* **TEXT PROVIDED**
Upon completion of this process, it is proposed to create a specialized unit within the Government Office responsible for the introduction of behavioural regulation tools (so-called 'push') aimed at achieving public good with lower total costs.
Quantative methods
In addition, it is recommended that the Department of Deregulation and Impact Assessment and the DC jointly develop Recommendations for calculating cost reimbursement to businesses and citizens against illegal actions (inaction) of state and municipal authorities and subordinate organizations and introduce them in the Russian judicial system before 1 January 2020.
At the same time, the Department of Deregulation and Impact Assessment and the Administrative Tribunal should work together with interested departments and extra-budgetary foundations (including the Ministry of Health, the Federal Labour and Employment Service, Emercom, and Social Insurance Fund among others) and business representatives to develop a model for evaluating life, including an assessment of quality years of life and disability in order to properly compare the effects of regulation on the safety and health of citizens as well as business climate.
It would also seem advisable to analyse foreign practices and extend the model of standard business costs to include the measurement of the administrative costs of public authorities, affiliated budgetary organizations, and private citizens. At the same time, it is necessary to establish target values for reducing administrative and substantive costs for businesses, authorities, affiliated organizations, and private citizens for the period leading up to 2024 and to determine the overall scope of optimization of normative regulation.
From "one in - one out" to "one in - X out"
In addition, it is recommended to reform the existing one in - one out mechanism, which provides for the abolition of commensurate requirements in the same area of legal regulation in the relevant field of entrepreneurial or other economic activity when new requirements are introduced with a view to moving away from curbing the growth of administrative burdens imposed by regulation on entrepreneurial entities, to a multiple reduction of such volumes (one in - two out and one in - X out mechanisms).

* **DATA EXTRACT**
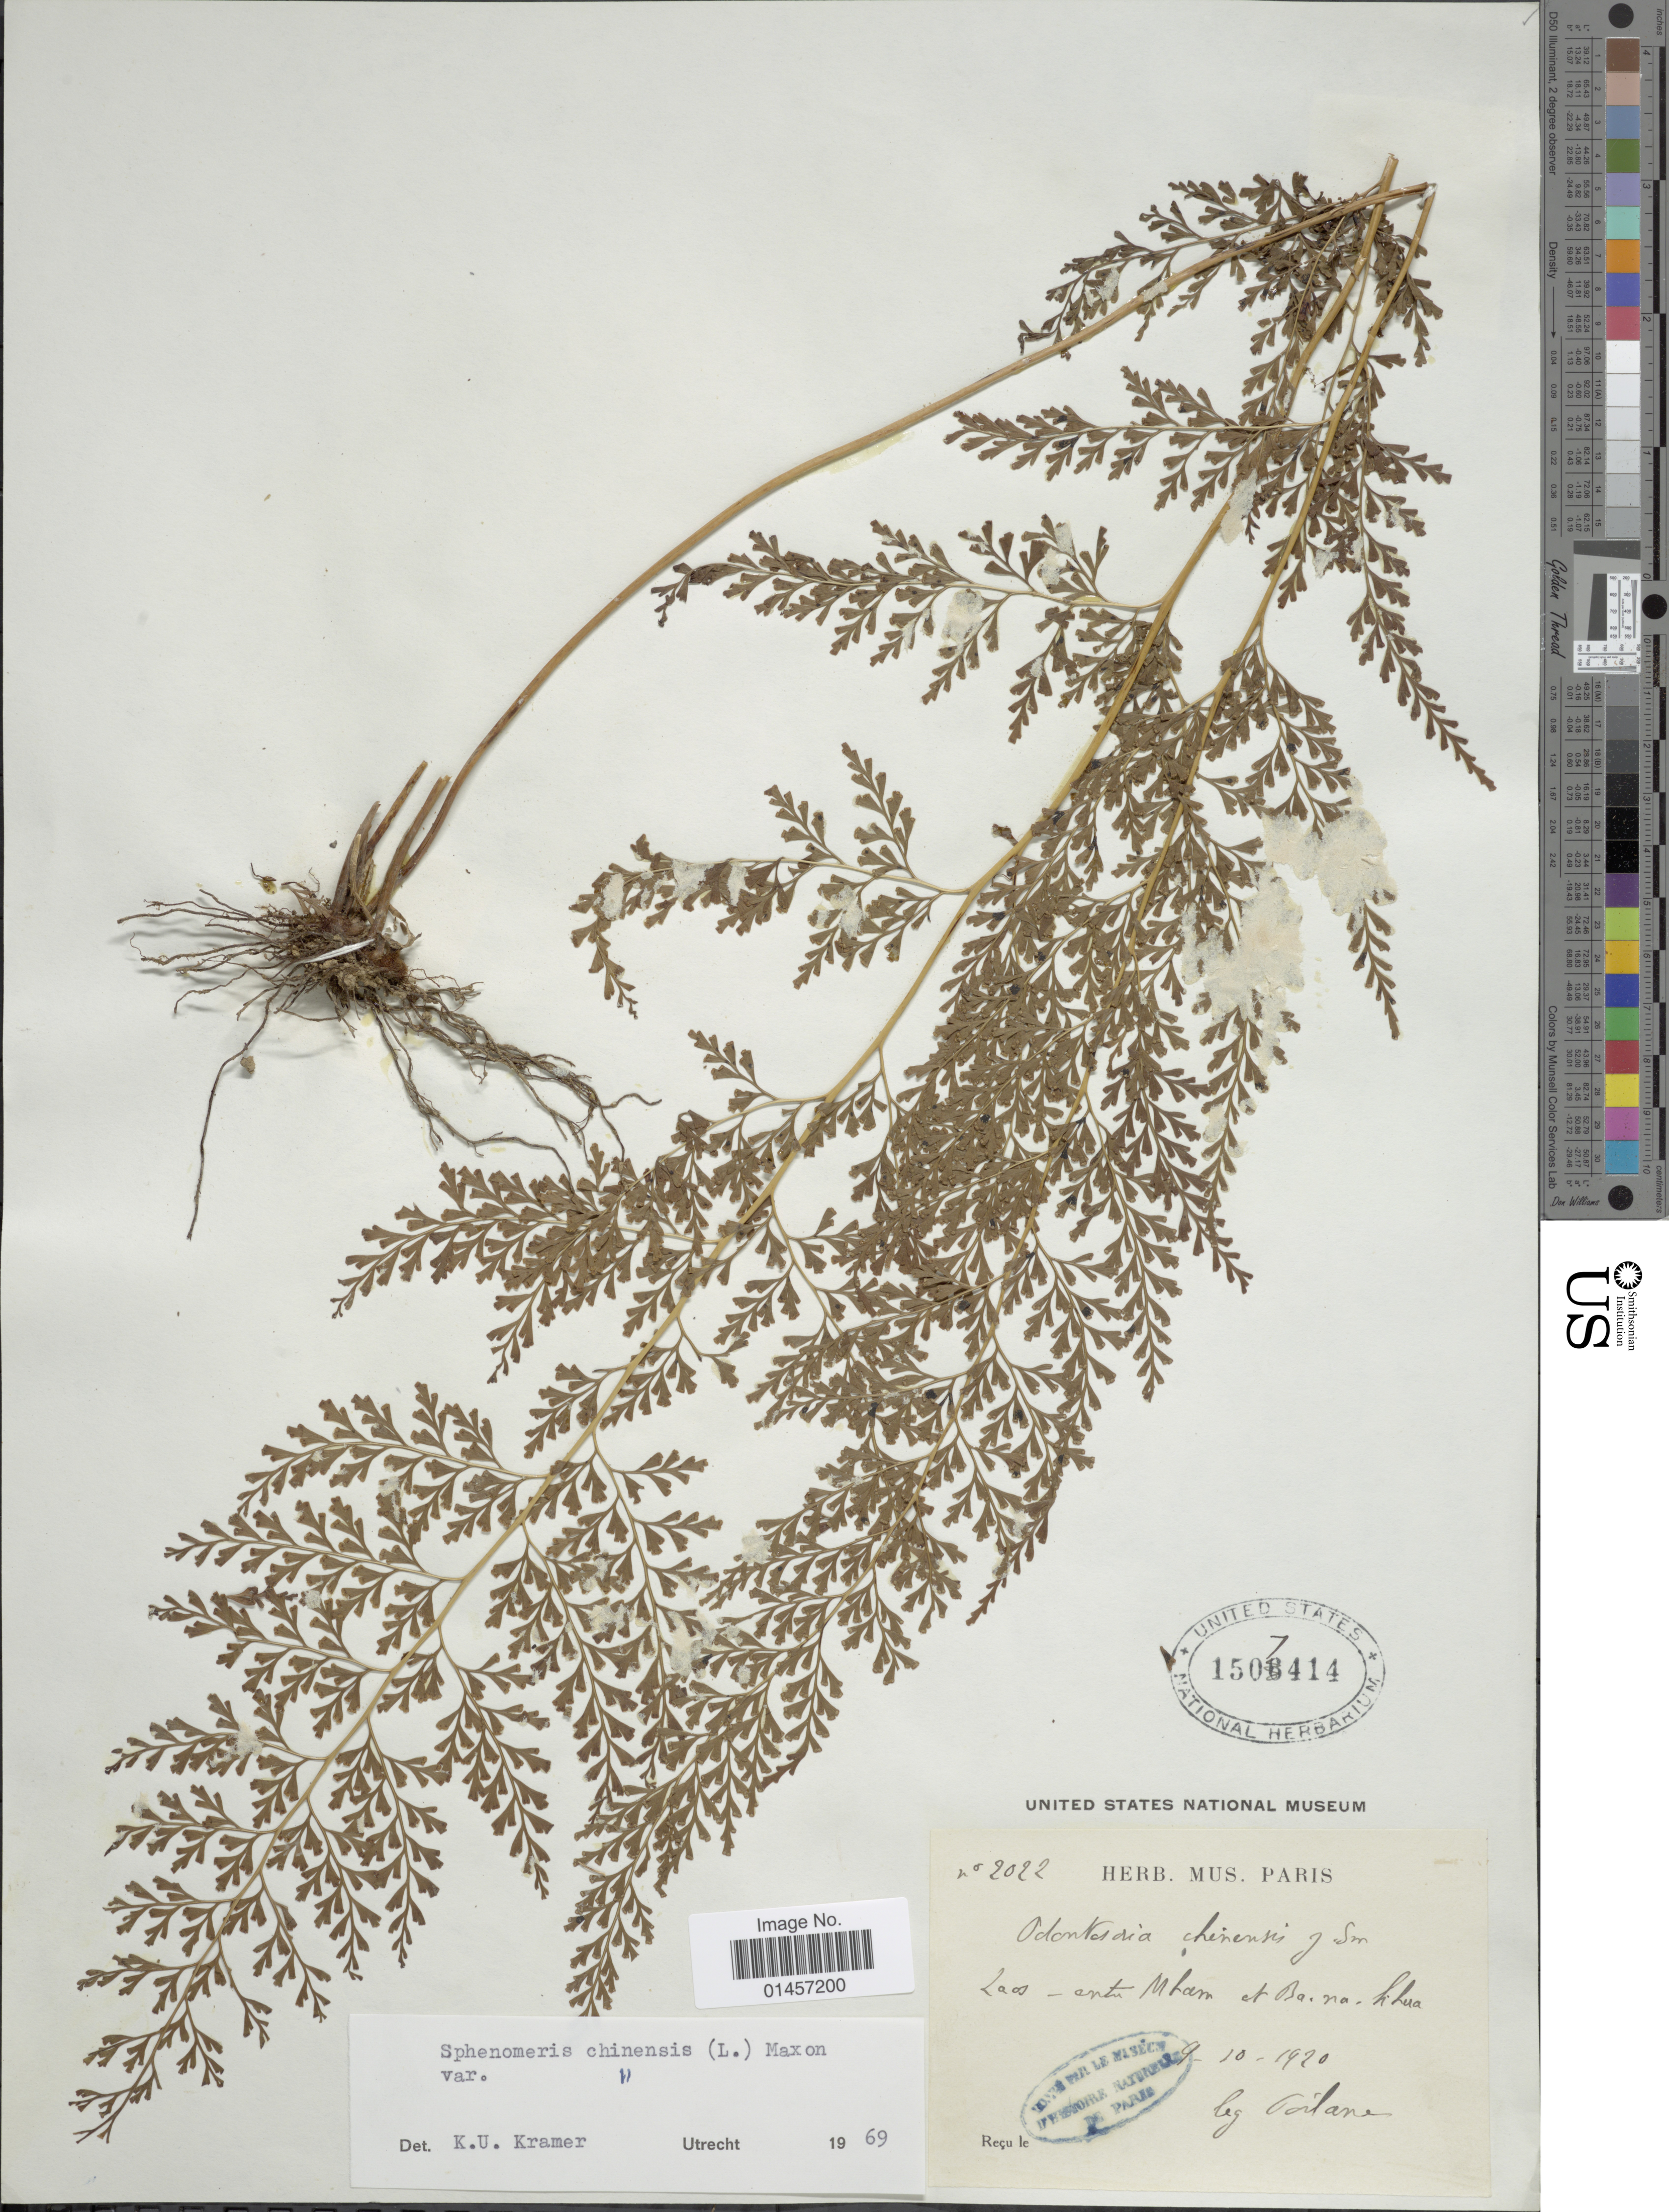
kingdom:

* **GIVEN TASK 1**
According to the regulatory reform text, by what date should the recommendations for calculating cost reimbursement to businesses and citizens be introduced in the Russian judicial system?
* **GIVEN TASK 2**
Pick up the regulatory reform text after its last sentence and continue writing it.

* **WRITTEN RESPONSE 1**
Before 1 January 2020.

* **WRITTEN RESPONSE 2**
Box 20
In the United Kingdom, the One-in, One-out mechanism first evolved into One-in, Two-out and then a one in - three out system. Unlike the approaches of most other countries, the approach adopted by the United Kingdom allows for a creation of a Savings Bank for administrative costs. That is, if the adopted act reduces business costs by $10 and increases by $1 then the remaining $7 can be used to balance effects of other regulatory norms.
In late January 2017, the United States also announced the adoption of the One-in, Two-out rule, which, according to the Memorandum of the Office of Management and Budget, should be applied to economically significant regulations (entailing costs of more than $100 million per year).
Box 21
In international practice, both quantitative and qualitative criteria are used to determine the significance of projects of RLAs. Thus, in the United States, an act is considered economically significant if the potential costs or benefits of their introduction are, according to preliminary estimates, more than $100 million in the United States, C$50 million in Canada (until 2008), and 10 billion won (annually) in South Korea. In South Korea, a quantitative criterion is also established to assess the number of subjects of regulation: acts affecting more than one million people are considered significant.
Qualitative criteria can be used in combination with quantitative criteria.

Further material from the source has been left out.